What is being asked: Count the lines in the entries below that contain the word "splenic", treating uppercase and lowercase as different. Reply with the number only.

+ + + +

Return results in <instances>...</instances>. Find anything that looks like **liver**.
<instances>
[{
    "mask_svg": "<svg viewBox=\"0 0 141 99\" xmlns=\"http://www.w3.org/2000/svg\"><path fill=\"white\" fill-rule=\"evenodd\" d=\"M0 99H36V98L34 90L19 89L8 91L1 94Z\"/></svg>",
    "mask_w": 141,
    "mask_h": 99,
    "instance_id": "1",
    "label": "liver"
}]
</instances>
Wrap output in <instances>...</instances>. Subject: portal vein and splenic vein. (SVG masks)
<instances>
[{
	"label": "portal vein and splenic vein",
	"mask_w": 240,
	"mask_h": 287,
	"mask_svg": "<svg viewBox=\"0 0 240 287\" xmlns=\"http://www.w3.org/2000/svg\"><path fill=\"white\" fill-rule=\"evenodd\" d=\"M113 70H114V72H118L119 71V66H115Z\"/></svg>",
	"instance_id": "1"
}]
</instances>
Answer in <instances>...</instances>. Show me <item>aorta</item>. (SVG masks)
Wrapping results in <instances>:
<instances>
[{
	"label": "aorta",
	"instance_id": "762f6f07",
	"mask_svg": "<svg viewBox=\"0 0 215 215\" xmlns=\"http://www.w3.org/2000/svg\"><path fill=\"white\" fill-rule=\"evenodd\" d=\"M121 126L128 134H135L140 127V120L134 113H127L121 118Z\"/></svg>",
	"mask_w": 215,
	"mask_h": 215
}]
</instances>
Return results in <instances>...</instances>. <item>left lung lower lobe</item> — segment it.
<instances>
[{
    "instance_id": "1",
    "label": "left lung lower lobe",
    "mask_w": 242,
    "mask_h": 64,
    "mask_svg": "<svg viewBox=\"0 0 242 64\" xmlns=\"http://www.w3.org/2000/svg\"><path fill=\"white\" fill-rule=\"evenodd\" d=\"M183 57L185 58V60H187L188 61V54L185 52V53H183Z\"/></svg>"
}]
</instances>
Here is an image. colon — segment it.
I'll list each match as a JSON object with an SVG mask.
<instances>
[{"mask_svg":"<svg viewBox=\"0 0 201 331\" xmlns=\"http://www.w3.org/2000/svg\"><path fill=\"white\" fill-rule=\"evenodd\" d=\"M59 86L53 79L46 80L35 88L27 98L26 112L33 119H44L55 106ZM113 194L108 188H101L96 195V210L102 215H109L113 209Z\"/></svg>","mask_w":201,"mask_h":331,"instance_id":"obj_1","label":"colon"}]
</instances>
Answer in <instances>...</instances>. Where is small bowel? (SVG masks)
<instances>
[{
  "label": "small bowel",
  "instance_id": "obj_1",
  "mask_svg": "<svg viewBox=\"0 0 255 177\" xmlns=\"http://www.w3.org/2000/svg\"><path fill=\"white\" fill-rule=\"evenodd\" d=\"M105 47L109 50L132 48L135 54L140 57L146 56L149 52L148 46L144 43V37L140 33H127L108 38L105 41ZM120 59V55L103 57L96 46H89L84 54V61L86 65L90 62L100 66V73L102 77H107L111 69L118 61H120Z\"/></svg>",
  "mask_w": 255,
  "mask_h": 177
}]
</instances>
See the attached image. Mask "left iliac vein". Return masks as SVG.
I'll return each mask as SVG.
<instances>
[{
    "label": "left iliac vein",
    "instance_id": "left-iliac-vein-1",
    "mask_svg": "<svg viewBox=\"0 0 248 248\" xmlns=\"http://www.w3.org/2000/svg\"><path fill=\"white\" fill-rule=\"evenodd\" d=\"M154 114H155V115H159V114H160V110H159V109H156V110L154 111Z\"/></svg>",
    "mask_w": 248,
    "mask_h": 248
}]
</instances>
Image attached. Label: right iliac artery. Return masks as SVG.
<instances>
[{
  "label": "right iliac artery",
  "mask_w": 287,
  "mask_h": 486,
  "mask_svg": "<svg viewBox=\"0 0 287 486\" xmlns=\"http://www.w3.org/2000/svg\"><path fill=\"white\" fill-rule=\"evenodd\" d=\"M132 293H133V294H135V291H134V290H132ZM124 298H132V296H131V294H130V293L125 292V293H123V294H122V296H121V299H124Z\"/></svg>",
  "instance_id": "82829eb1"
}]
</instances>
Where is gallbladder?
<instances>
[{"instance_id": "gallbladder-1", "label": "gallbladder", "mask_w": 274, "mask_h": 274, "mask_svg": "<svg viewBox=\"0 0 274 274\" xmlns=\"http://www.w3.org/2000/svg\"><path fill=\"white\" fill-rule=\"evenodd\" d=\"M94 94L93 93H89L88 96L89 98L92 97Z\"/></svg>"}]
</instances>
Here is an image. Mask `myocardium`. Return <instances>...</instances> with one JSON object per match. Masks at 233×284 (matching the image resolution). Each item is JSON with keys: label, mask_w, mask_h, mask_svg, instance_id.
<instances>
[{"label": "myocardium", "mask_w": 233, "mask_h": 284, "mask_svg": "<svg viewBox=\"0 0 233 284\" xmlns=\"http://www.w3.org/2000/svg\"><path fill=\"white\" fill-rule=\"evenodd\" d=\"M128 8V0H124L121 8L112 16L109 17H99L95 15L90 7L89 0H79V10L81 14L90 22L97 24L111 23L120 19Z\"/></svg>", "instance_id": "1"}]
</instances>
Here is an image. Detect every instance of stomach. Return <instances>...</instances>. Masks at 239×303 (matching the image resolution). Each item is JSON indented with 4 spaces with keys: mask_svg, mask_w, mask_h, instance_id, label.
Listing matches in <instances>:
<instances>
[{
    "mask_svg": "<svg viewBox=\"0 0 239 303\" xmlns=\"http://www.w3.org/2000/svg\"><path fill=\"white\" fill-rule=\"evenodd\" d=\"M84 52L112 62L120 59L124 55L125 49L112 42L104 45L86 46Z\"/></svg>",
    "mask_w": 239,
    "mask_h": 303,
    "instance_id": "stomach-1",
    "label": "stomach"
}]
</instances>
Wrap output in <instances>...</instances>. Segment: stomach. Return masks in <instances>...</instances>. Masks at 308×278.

+ + + +

Solution to the problem: 2